Valenzuela, 46, has been doing art — painting and sculpture as well as mask carving — for about 36 years, but it has been only in the last several that he has begun to gain recognition.

"Sometimes we take life for granted," Valenzuela says, recalling the many years when he drank.

But five years ago his older brother, Christopher Gregory Valenzuela, was diagnosed with cancer. While he struggled with the disease, he asked his younger brother to promise to quit drinking.

"I couldn't promise sobriety," Valenzuela says, because every past promise he made, he broke. Still, he said he'd quit.

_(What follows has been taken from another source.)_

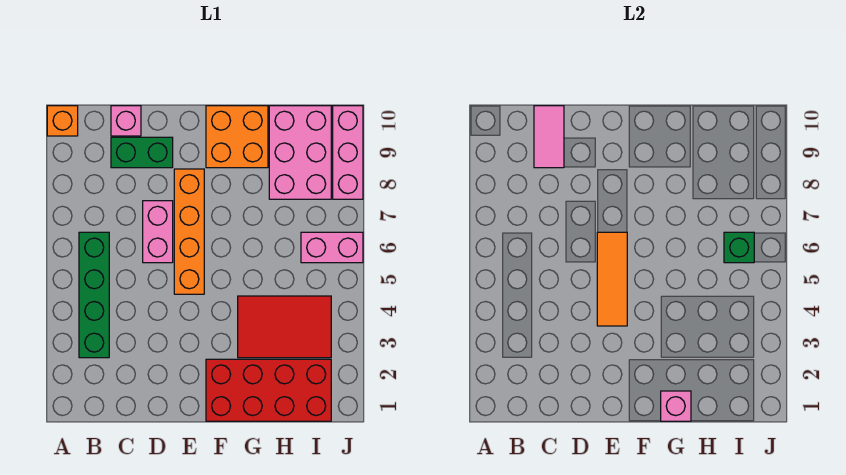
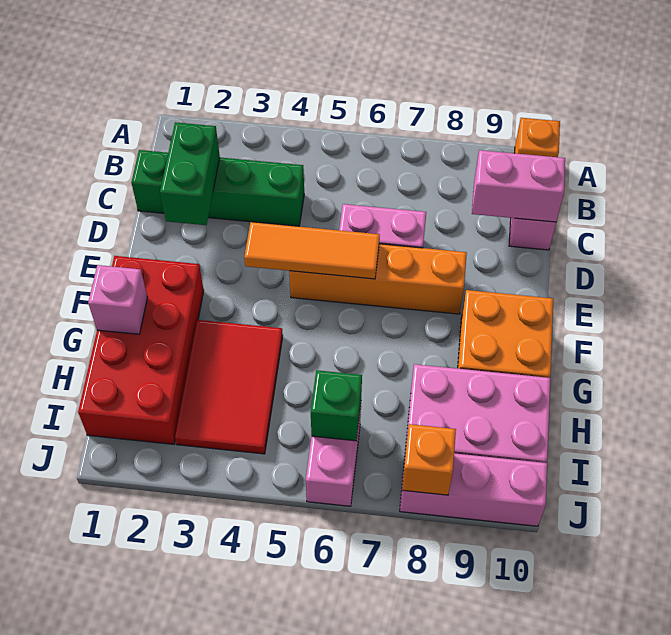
green brick B3:B6 level 1 -> green brick C1:C4 level 1
green brick C9:D9 level 1 -> green brick C2:D2 level 2
pink tile C9:C10 level 2 -> pink brick C9:C10 level 2
none -> orange brick J8 level 2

Today, he is sober and his art is flourishing and gaining recognition. He is taking a stronger part in his community and finding ways to reach out to others, particularly children who show an interest in art.

He recalls the words of his friend and fellow artist, the late Leonard F. Chanda, who always urged him to give up drinking and to join him in an art show: " 'When you're ready, the way will open up for you,' he used to say," Valenzuela recalled. "He was right."

These days, Valenzuela devotes much of his time to giving back to his community.

He teaches art to children at Hohokam Elementary School during its end-of-the-year camping trip, and he's active in the Yaqui community.

Contact reporter Rosalie Crowe at 573-4105 or rcrowe@azstarnet.com

Did you know
  • The Yaqui were not recognized as a U.S. Native American tribe until 1978.
  • The Yaqui call themselves "Yoeme" — pronounced Yo-ém-e, with a long "o" and short "e" sounds. The name "Yaqui" comes from their centuries-old home along the Rio Yaqui in Mexico.
  • The Yoeme embraced Catholicism in the 1500s when Jesuits came to New Spain. Since then, their ancient beliefs have blended with their Christian faith to become their cultural way of life.
  • Today, there are 16,554 registered tribal members, most living in Yaqui communities in Pima, Pinal and Maricopa counties, including Marana Pueblo, Pascua Pueblo, Old Pueblo and Barrio Libre in Tucson.

For more information on the Yaqui or Yoeme, see www.pascuayaqui-nsn.gov


Symbolism of the Yoeme mask maker's art is explained
Louis David Valenzuela explains the Yoeme mask symbolism:
  • Black — The death that everyone goes through.
  • Red — The blood of Christ.
  • White — Candlelight; every human life. It also represents Christ's robes and the fact that He died to bring us life.
  • A cross on the forehead — For the Father and Son; and the four directions. It also is a blessing for the dancers and their families and everyone at the fiesta.
  • Triangles (around the mask's outer edge) — Again, the Father and Son and the beam of life that gives life to all around us — trees and animals, too.
  • Lizards or butterflies — Nature.
  • Dots — Our relatives who have passed to the "Flower World."
  • Triangles (under the eyes) — Teardrops. The sadness that comes from (when the Yoeme were killed and uprooted during) the Mexican Revolution.
  • The swirls above the eyes — The wind.

The last things to be added to the mask are the eyebrows and beards "for the old man" — made of tufts of horsehair inserted through little holes and secured on the inside.